Au cours des années 70, Steiner se tourne progressivement vers l’analyse musicale pour le compte de la section cinéma de l’U.S.C. (University of South California). Il s’intéresse notamment aux partitions de Bernard Herrmann, collabore à la fameuse publication d’Elmer Bernstein, Film Music Notebook, et ses écrits sont aujourd’hui reconnus comme les premiers du genre à traiter de musiques pour le 7ème Art.
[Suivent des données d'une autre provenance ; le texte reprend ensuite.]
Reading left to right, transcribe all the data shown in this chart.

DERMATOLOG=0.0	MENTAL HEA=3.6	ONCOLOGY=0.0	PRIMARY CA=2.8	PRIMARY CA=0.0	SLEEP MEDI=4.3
Au même moment, devant l’attitude inconsidérée des grands studios hollywoodiens qui, les uns après les autres, décident de détruire à terme leurs archives musicales, il accueille chez lui une réunion d’amis et pose avec eux les jalons de ce qui deviendra quelques temps plus tard la Society for Preservation of Film Music puis, jusqu’à aujourd’hui, la Film Music Society. En 1981, il obtient son doctorat en musicologie grâce à une thèse sur Alfred Newman et commence à donner des cours de composition, d’orchestration et d’histoire de la musique de film, toujours à l’U.S.C.

 

La production musicale de Fred Steiner a entretemps sensiblement ralenti. S’il apparaît encore aux génériques de quelques films, dont The Sea Gypsies (Les Naufragés de l’Île Perdue) en 1978, on ne retrouve guère son nom sur le grand écran que ponctuellement et plus ou moins officiellement, souvent en qualité de compositeur de musique additionnelle, d’arrangeur ou d’orchestrateur, ainsi qu’il a déjà pu le faire auparavant, par exemple auprès d’Alfred Newman en 1965 sur The Greatest Story Ever Told (La Plus Grande Histoire Jamais Contée) ou Airport en 1970. De la même manière donc, au gré d’aléas de post-production si fréquents dans le milieu cinématographique, il intervient pour le compte de Jerry Fielding sur The Deadly Trackers (Le Shérif ne pardonne pas), Jerry Goldsmith sur Star Trek : The Motion Picture (Star Trek : le Film), John Williams sur The Return Of The Jedi (Le Retour du Jedi), Brian May sur Cloak & Dagger ou encore Alex North sur The Penitent. En 1985, il partage même une nomination à l’Oscar au sein de l’équipe réunie et dirigée par Quincy Jones à l’occasion de The Color Purple (La Couleur Pourpre). Outre des téléfilms et quelques épisodes de la grande saga Dynasty (Dynastie), la télévision lui offre également encore quelques beaux rendez-vous, notamment un segment entier de Amazing Stories (Histoires Fantastiques) intitulé Life On Death Row (La Chaise Electrique) en 1986 et plusieurs épisodes de la série animée Tiny Toon Adventures (Les Tiny Toons) au début des années 90.

 

«Il n’est pas exagéré de dire de lui qu’il est l’un des hommes les plus appréciés au sein du petit monde de la musique de film», a un jour dit de lui son ami Tony Thomas. Retiré et installé avec sa famille à Ajijic au Mexique, un pays qu’il affectionne particulièrement depuis 1958, année à partir de laquelle il a travaillé pendant plus de deux ans pour, entre autres, créer une importante librairie musicale pour la télévision mexicaine, Fred Steiner est décédé le 23 juin dernier, à l’âge de 88 ans.